According to a December 4, 2007 article in the Corporate Crime Reporter, the company allegedly defrauded federal and state health care programs by offering to provide hospitals with, for example, its statin drug at a nominal cost if the hospital would agree to fill the majority of its statin prescriptions with that company's drug.

Tuesday, December 04, 2007

Haven Healthcare office raided by federal investigators

The corporate headquarters of Haven Healthcare, an operator of nursing homes, were raided by federal investigators last week, according to a December 1, 2007 posting on the website of the Hartford Courant.

Sources said that the company is being investigated for possible Medicare and Medicaid fraud and tax fraud.

The company operates 25 nursing homes, 15 of them in Connecticut.

The paper reports that Haven Healthcare and 41 related entities filed for bankruptcy protection last week, after the Courant published a three-day series detailing the company's spiraling debt and numerous lawsuits alleging bad credit and bad patient care.

Oklahoma doctor will pay $1.5 million in qui tam suit

Gregory Pinegar, formerly a general practice physician in Alva, Oklahoma, will pay $1.5 million to resolve civil charges of defrauding Medicare.

Pinegar is currently serving a 33 month prison term after pleading guilty in a parallel criminal proceeding.

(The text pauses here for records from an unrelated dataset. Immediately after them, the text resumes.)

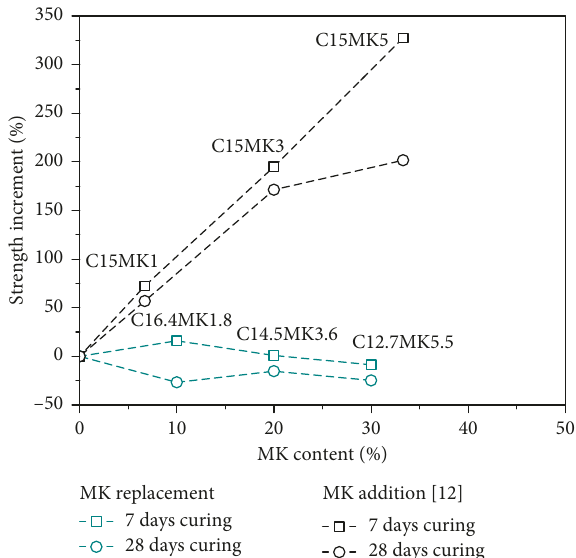
Figure 2: Strength increment ratio of the cement-treated soil with MK replacement and addition.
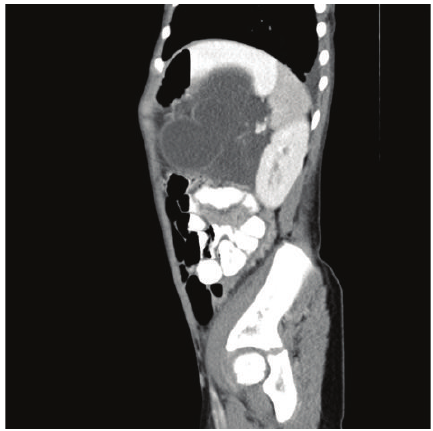
Figure 3: Contrast-enhanced CT sagital scan shows that retroperi- toneal lobulated-septated cystic mass cannot be distinguished from spleen, pancreas, and stomach. Splenic vein and artery borders are in the cystic mass also.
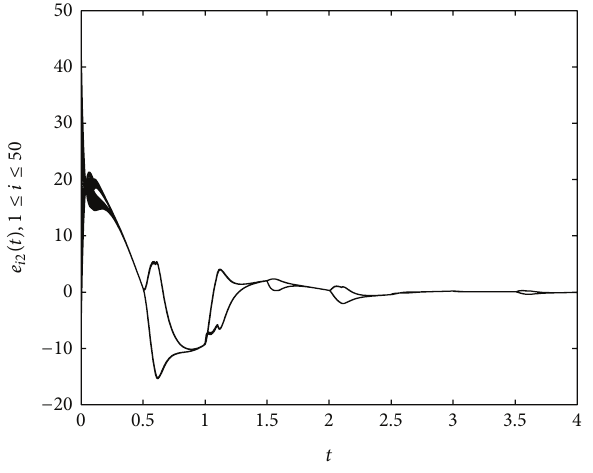
Figure 8: Synchronization errors 𝑒 𝑖 1 , 1 ≤ 𝑖 ≤ 50, with control parameters 𝑘 = 5, 𝑇 = 0 . 5, and 𝜃 = 0 . 1.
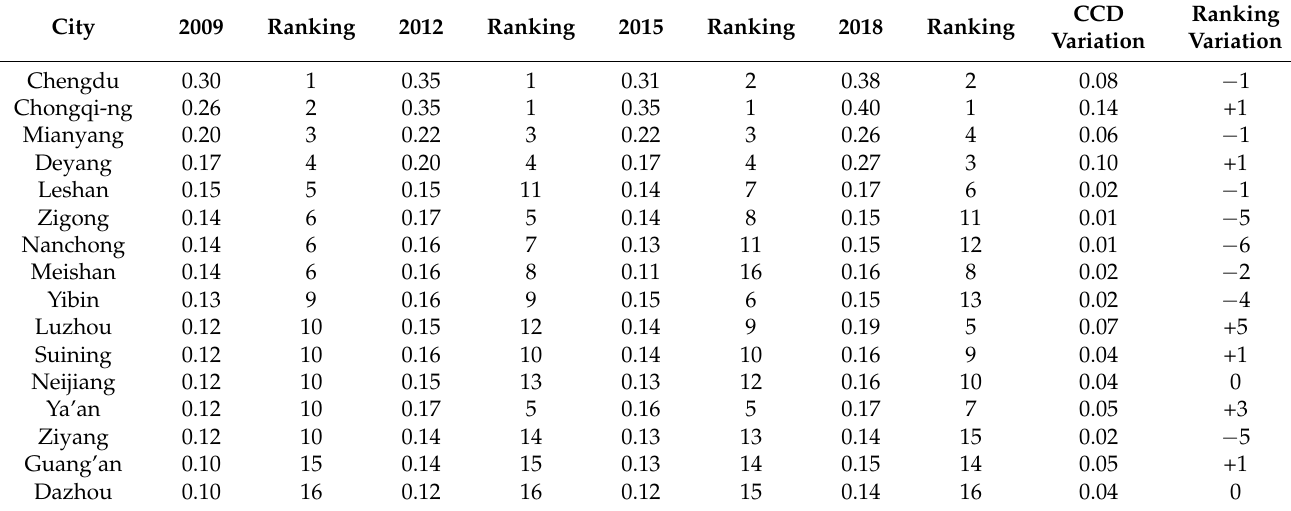
Table 3. Variation of the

The civil suit, which was originally brought by a whistleblower under the qui tam provisions of the False Claims Act, alleged that Pinegar overcharged Medicare for the administration of Procrit and Remicade. The civil case alleged that before sending billing information to Medicare, Pinegar altered billing forms to show either that his office had administered drugs that were not actually administered or that his office had administered the drugs in quantities greater than what were actually administered.

According to a report in the December 2, 2007 issue of the Alva Review-Courier, the whistleblower in the case was awarded $250,000.